Typically a subclass such as PDB is used, although to use a custom database, make a new subclass and provide a docstring to describe the database, e.g.:

class CustomRef(TemplateReference):
    "my custom database"
Parameters:
  • accession (str) – The database accession.

  • db_version_date (datetime.date or datetime.datetime) – Versioning date, e.g. for PDB entries this is usually the value of _pdbx_audit_revision_history.revision_date.

property other_details

More information about a custom reference type. By default it is the first line of the docstring.

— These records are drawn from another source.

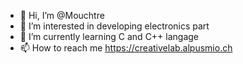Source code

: - 👋 Hi, I’m @Mouchtre
- 👀 I’m interested in developing electronics part
- 🌱 I’m currently learning C and C++ langage
- 📫 How to reach me https://creativelab.alpusmio.ch


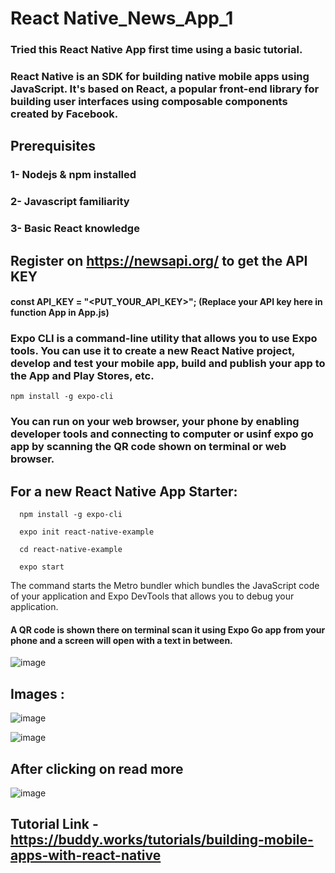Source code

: # React Native_News_App_1
### Tried this React Native App first time using a basic tutorial.
### React Native is an SDK for building native mobile apps using JavaScript. It's based on React, a popular front-end library for building user interfaces using composable components created by Facebook.

## Prerequisites
### 1- Nodejs & npm installed
### 2- Javascript familiarity
### 3- Basic React knowledge

## Register on https://newsapi.org/ to get the API KEY

#### const API_KEY = "<PUT_YOUR_API_KEY>"; (Replace your API key here in function App  in App.js)

### Expo CLI is a command-line utility that allows you to use Expo tools. You can use it to create a new React Native project, develop and test your mobile app, build and publish your app to the App and Play Stores, etc.
    npm install -g expo-cli

### You can run on your web browser, your phone by enabling developer tools and connecting to computer or usinf expo go app by scanning the QR code shown on terminal or web browser.

## For a new React Native App Starter:
      npm install -g expo-cli
      
      expo init react-native-example
      
      cd react-native-example
      
      expo start
The command starts the Metro bundler which bundles the JavaScript code of your application and Expo DevTools that allows you to debug your application.
#### A QR code is shown there on terminal scan it using Expo Go app from your phone and a screen will open with a text in between.
![image](https://user-images.githubusercontent.com/58622363/126887294-2bfeae28-56e6-4489-933b-a42ddc10179a.png)


## Images :

![image](https://user-images.githubusercontent.com/58622363/126876239-e2936c27-2afe-4d95-9092-652b2c4704cf.png)

![image](https://user-images.githubusercontent.com/58622363/126876260-28ca33e2-fc55-4679-804b-91102c0d242b.png)

## After clicking on read more

![image](https://user-images.githubusercontent.com/58622363/126876284-8a7cda89-cdb6-4df5-8383-8c2d44134e89.png)

## Tutorial Link - https://buddy.works/tutorials/building-mobile-apps-with-react-native

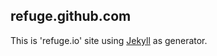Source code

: refuge.github.com
-----------------

This is 'refuge.io' site using [Jekyll](https://github.com/mojombo/jekyll) as generator.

class modelcif.reference.PDB(accession, db_version_date=None)[source]

Point to the structure of a modelcif.Template in PDB.

These objects are typically passed to the modelcif.Template constructor.

See TemplateReference for a description of the parameters.

class modelcif.reference.AlphaFoldDB(accession, db_version_date=None)[source]

Point to the structure of a modelcif.Template in AlphaFold DB.

These objects are typically passed to the modelcif.Template constructor.

See TemplateReference for a description of the parameters.

class modelcif.reference.PubChem(accession, db_version_date=None)[source]

Point to the structure of a modelcif.Template in PubChem.

These objects are typically passed to the modelcif.Template constructor.

See TemplateReference for a description of the parameters. Use the PubChem CID as the accession code.